The extent of cultivation in the tropics is threatening a number of habitats, such as mangroves. New leaves do not open well, and older leaves may become desiccated; fruit also tends to be shed.

Technically and botanically, a coconut is a fibrous one-seeded drupe, known as a dry drupe, which means that it has a hard shell encased in a fibrous outer layer. When the shell is cracked open, it reveals a fleshy white meat and a liquid that is known as coconut water. Cracking open the shell is no mean feat; a number of techniques are used, ranging from baking coconuts to make them brittle to dropping them onto sharp rocks in an attempt to wedge open a crack in the shell. However, when using loose definitions, the coconut can be: a fruit, a nut, and a seed.

The coconut is known for its great versatility as seen in the many uses of its different parts. Coconuts are part of the daily diets of many people. Coconuts are different from other fruits because they contain a large quantity of “water”. When immature they are known as tender-nuts or jelly-nuts and may be harvested for drinking.

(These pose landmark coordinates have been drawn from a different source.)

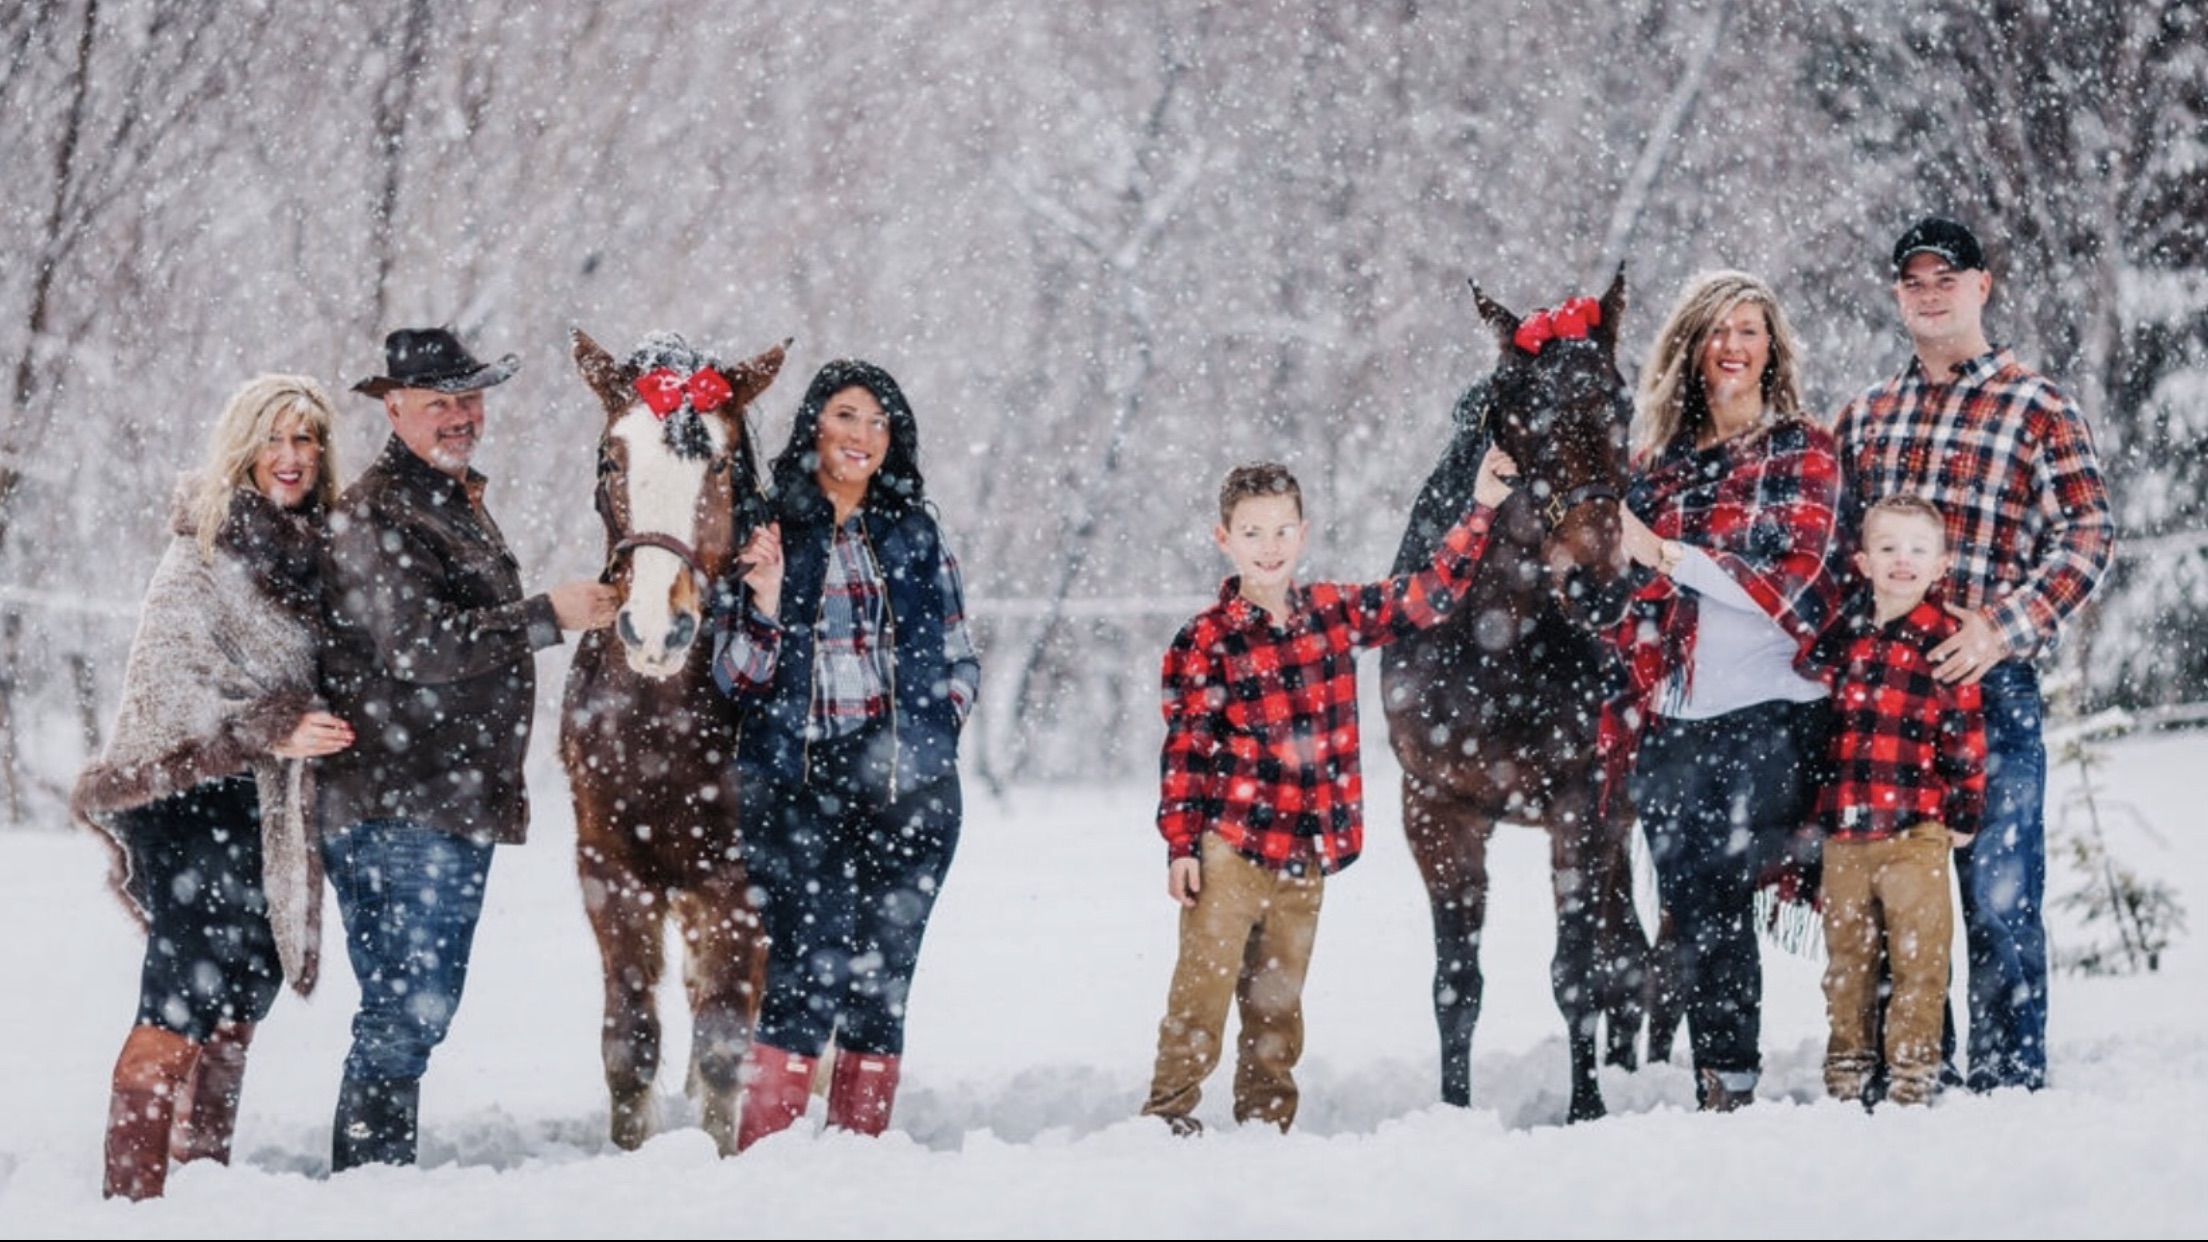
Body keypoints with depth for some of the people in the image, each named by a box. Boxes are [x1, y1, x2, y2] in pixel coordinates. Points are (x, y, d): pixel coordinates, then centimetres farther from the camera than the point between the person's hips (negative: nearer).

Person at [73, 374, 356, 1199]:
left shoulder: (307, 550, 12)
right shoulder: (203, 554, -10)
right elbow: (171, 682, -17)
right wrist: (273, 730, -23)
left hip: (269, 804, 8)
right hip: (191, 794, -8)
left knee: (248, 985, 10)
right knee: (183, 1000, -11)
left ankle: (204, 1172, 19)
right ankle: (132, 1190, -11)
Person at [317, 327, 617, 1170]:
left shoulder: (459, 505, 20)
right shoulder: (374, 515, -12)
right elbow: (416, 644, -23)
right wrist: (550, 616, -22)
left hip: (460, 807, 10)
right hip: (397, 809, -10)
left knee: (425, 1010, 14)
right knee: (402, 1013, -11)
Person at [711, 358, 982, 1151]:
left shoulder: (916, 534, 11)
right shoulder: (766, 533, 4)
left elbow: (961, 658, 17)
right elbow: (738, 677, 2)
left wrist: (933, 730, 1)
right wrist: (765, 603, -14)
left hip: (909, 788, 3)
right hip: (798, 786, -3)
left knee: (881, 982, 5)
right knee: (811, 973, -14)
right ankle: (761, 1153, -10)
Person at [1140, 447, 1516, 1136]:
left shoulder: (1335, 613, 8)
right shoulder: (1205, 639, -4)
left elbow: (1428, 593, 15)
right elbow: (1183, 749, -4)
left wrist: (1481, 511, 8)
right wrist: (1180, 846, -8)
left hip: (1304, 853, 4)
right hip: (1229, 849, -4)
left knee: (1278, 1002, 11)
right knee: (1203, 988, -8)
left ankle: (1267, 1123, 18)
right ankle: (1169, 1116, -3)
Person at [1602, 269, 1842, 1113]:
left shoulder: (1802, 454, 5)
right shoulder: (1657, 463, 17)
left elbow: (1786, 575, -9)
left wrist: (1664, 554, -13)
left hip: (1766, 708, -4)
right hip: (1671, 718, 4)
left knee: (1717, 905, -18)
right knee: (1689, 910, 2)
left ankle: (1732, 1086, -6)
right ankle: (1715, 1089, 7)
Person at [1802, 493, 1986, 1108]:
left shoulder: (1944, 639, -2)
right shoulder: (1839, 635, 10)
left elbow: (1966, 730, -1)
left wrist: (1964, 810, -3)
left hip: (1915, 832, -4)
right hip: (1843, 832, 4)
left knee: (1918, 958, -2)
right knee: (1846, 956, 11)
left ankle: (1912, 1076, 4)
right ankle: (1845, 1076, 19)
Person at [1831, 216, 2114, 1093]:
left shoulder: (2037, 407, 1)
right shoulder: (1863, 417, 16)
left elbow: (2088, 535, -6)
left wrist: (2004, 629, -17)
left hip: (1990, 688, -5)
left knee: (1999, 895, -4)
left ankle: (2009, 1080, 3)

The coconut we buy in the store does not resemble the coconut you find growing on a coconut palm. An untouched coconut has three layers. The outermost layer, which is typically smooth with a greenish colour, is called the exocarp. The next layer is the fibrous husk, or mesocarp, which ultimately surrounds the hard woody layer called the endocarp. The endocarp surrounds the seed. Generally speaking, when you buy a coconut at the supermarket the exocarp and the mesocarp are removed and what you see is the endocarp.

When mature, coconuts still contain some water and can be used as seed nuts or processed to give oil from the kernel, charcoal from the hard shell and coir from the fibrous husk. The endosperm is initially in its nuclear phase suspended within the coconut water. As development continues, cellular layers of endosperm deposit along the walls of the coconut, becoming the edible coconut “flesh”.

When dried, the coconut flesh is called copra. The oil and milk derived from it are commonly used in cooking and frying; coconut oil is also widely used in soaps and cosmetics. The clear liquid coconut water within is a refreshing drink. The husks and leaves can be used as material to make a variety of products for furnishing and decorating. It also has cultural and religious significance in many societies that use it.